— Input —
# # # #
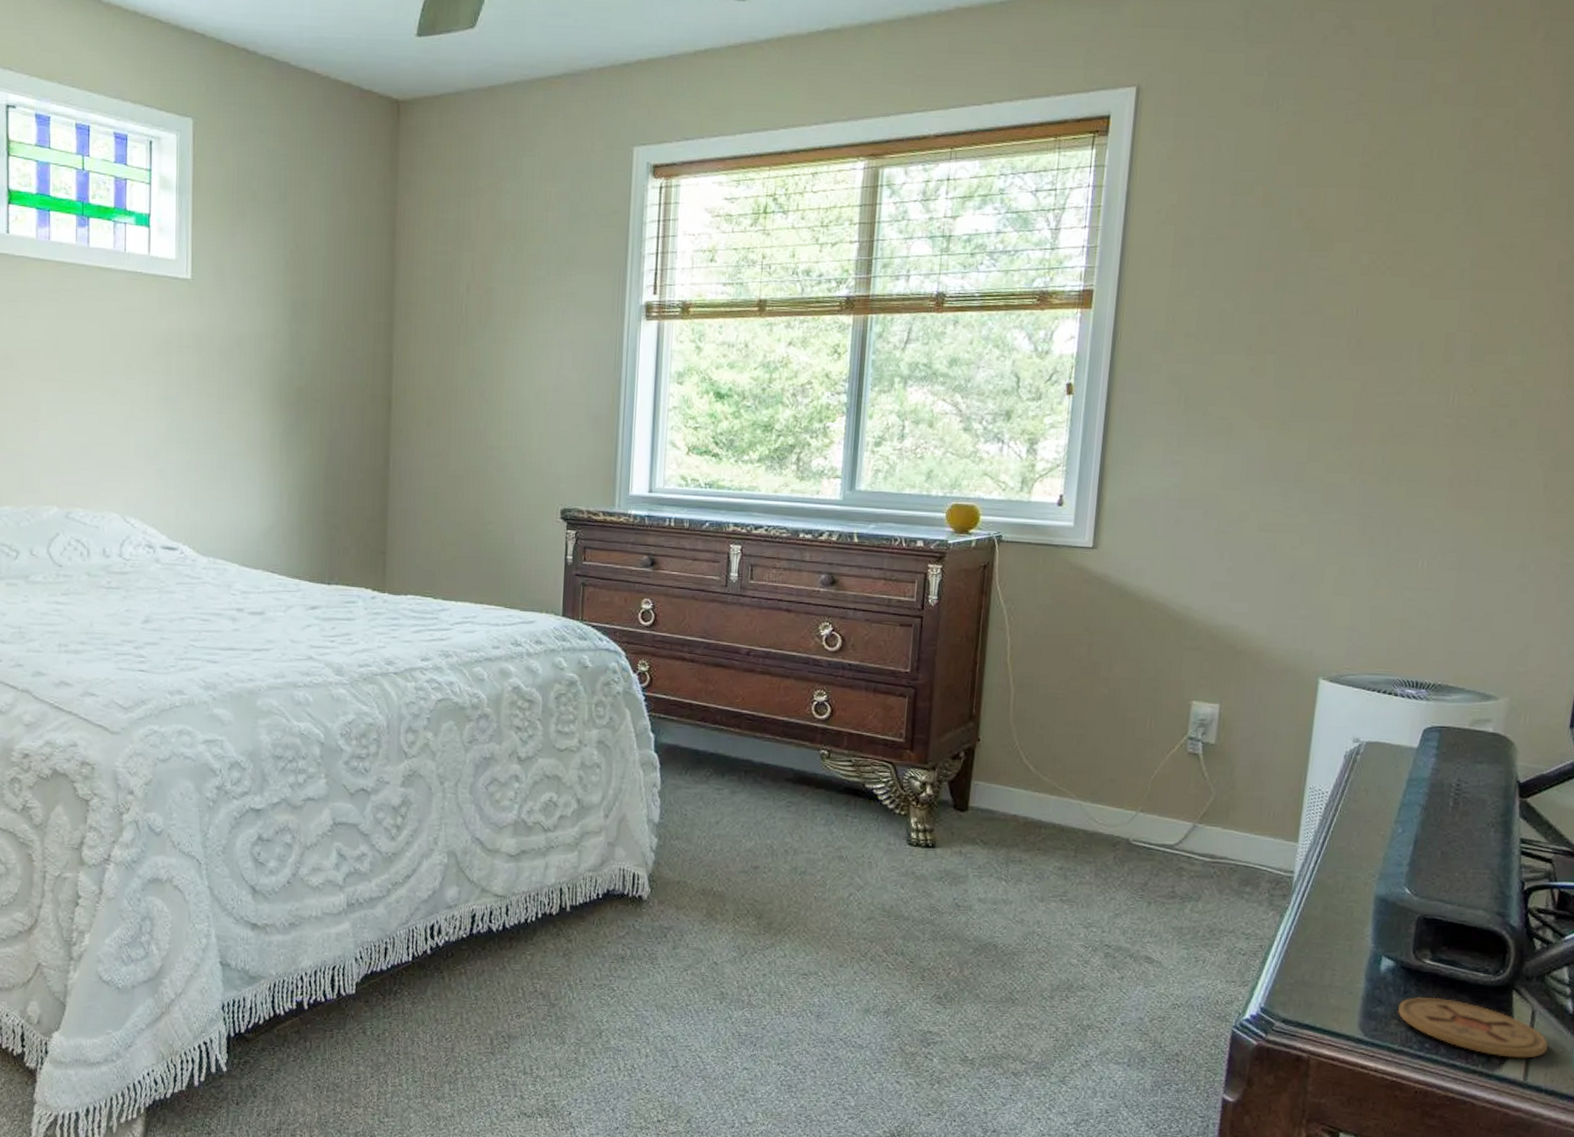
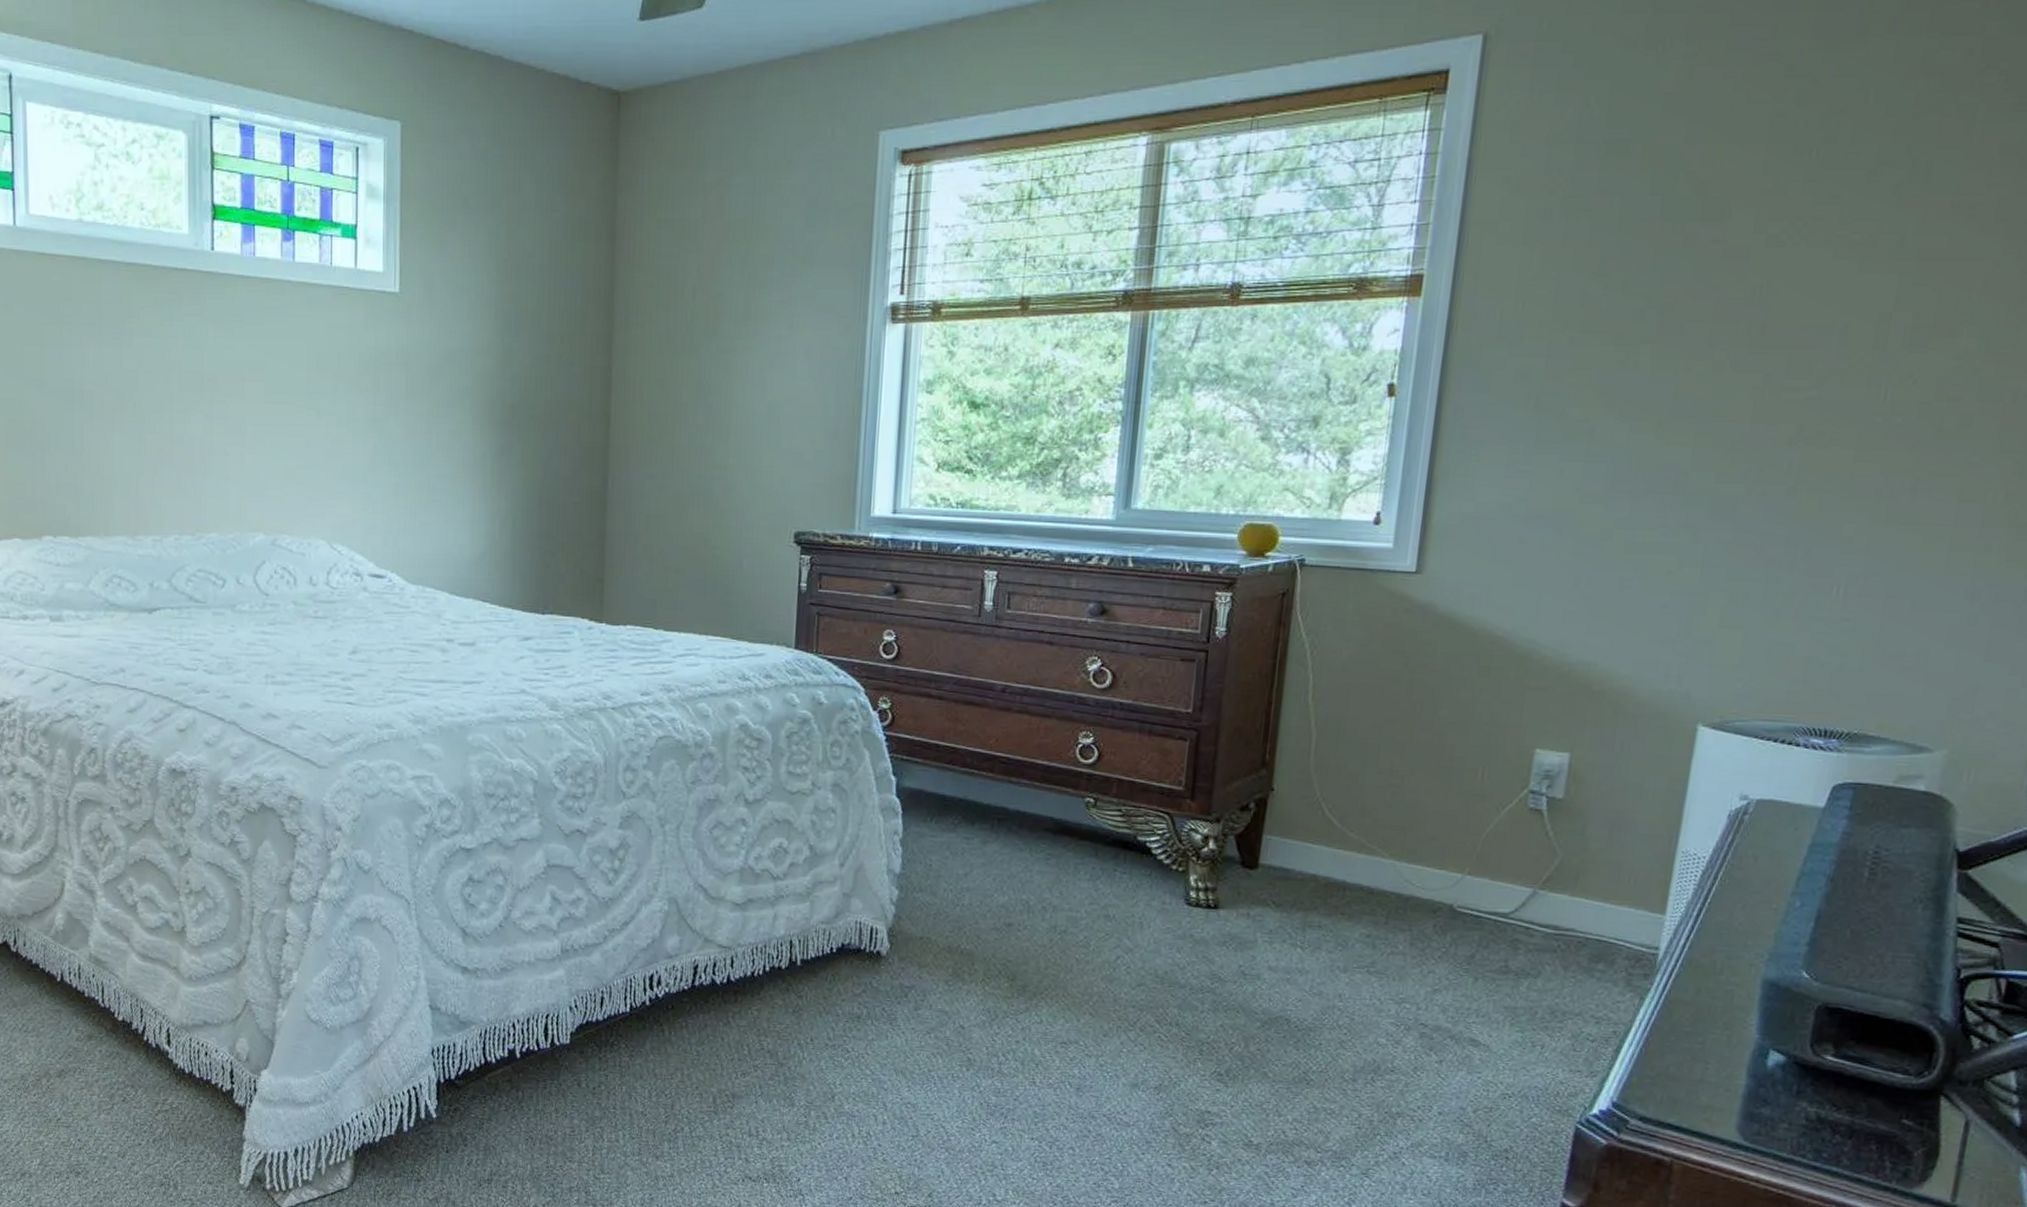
coaster: present [1397,997,1549,1058] -> none [1787,1099,1987,1176]

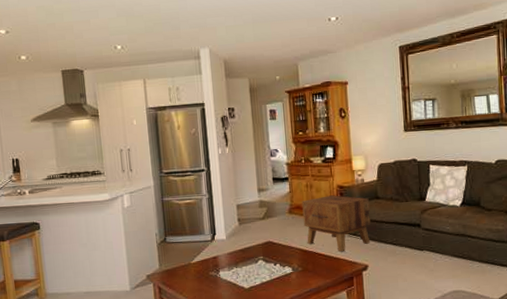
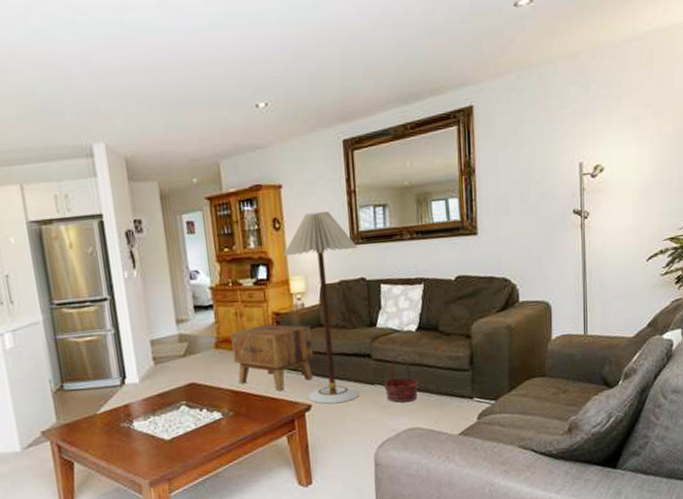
floor lamp: none [347,103,410,265] -> present [283,210,360,404]
basket: none [431,225,463,267] -> present [383,354,419,403]

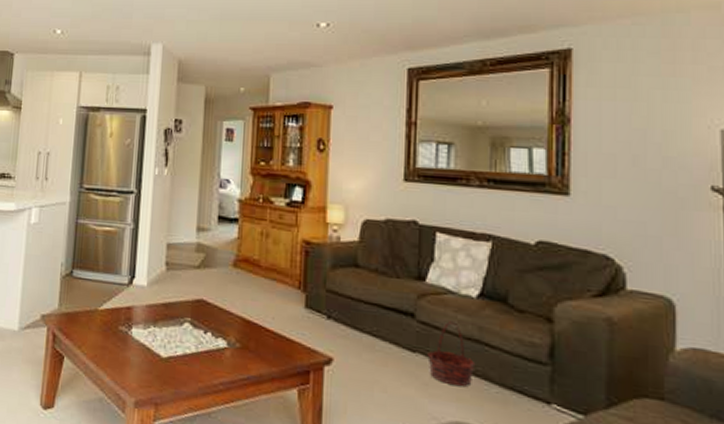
side table: present [230,324,313,391] -> none [250,251,344,333]
floor lamp: present [283,210,360,404] -> none [324,138,412,366]

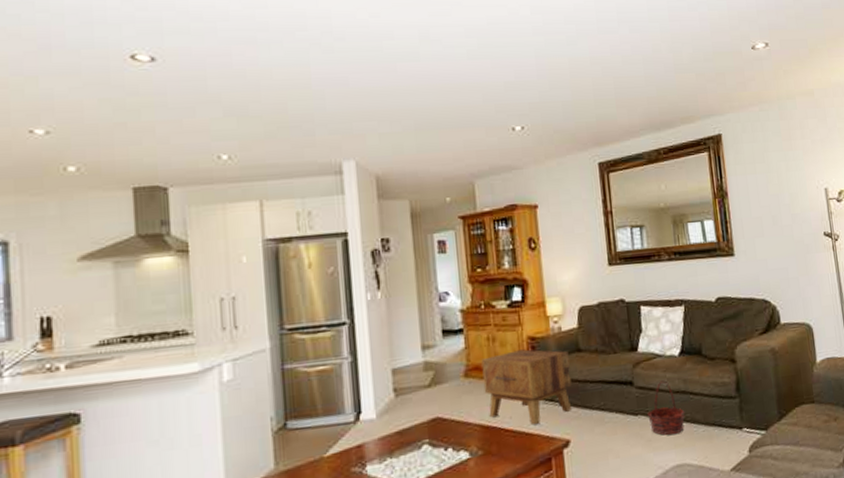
side table: none [250,251,344,333] -> present [481,349,572,425]

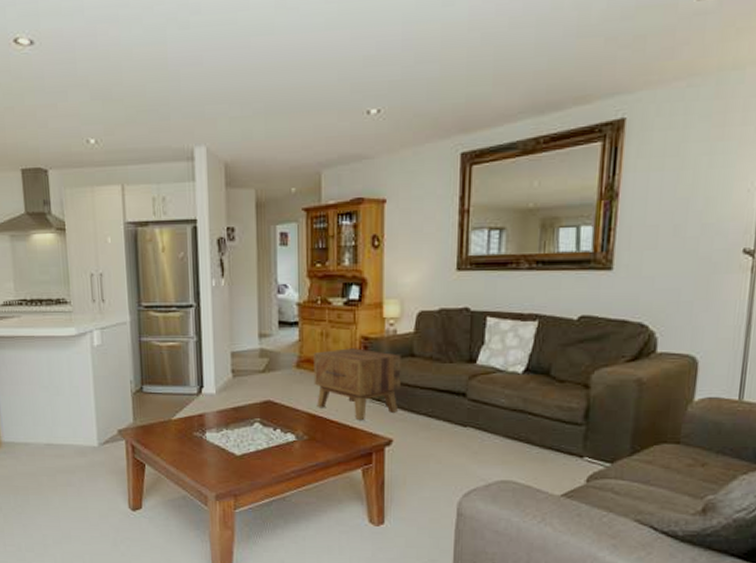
basket: present [647,380,685,436] -> none [477,396,520,450]

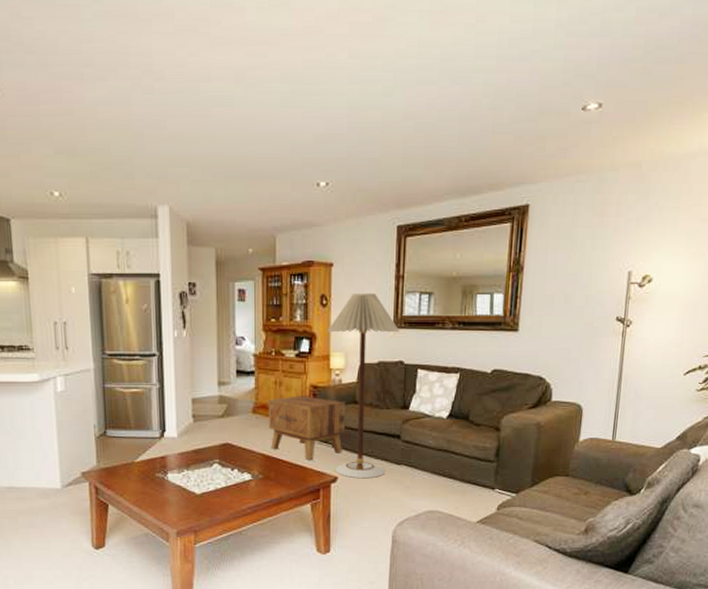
floor lamp: none [380,230,464,442] -> present [327,292,399,479]

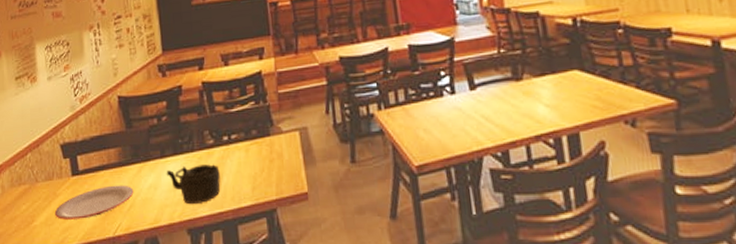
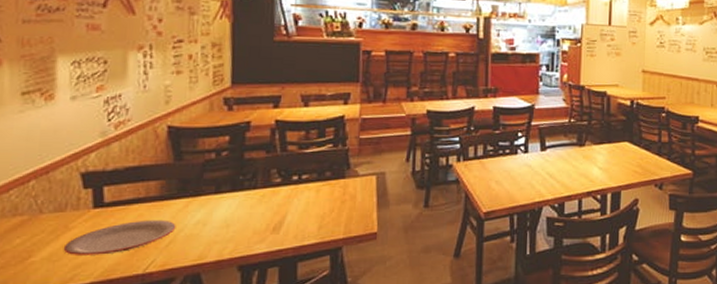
teapot: present [166,164,221,205] -> none [219,202,284,242]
# # # #
— Instruction —
Among the lines of the material above, count those that include "side" and report that number alone.

— The completed task —
2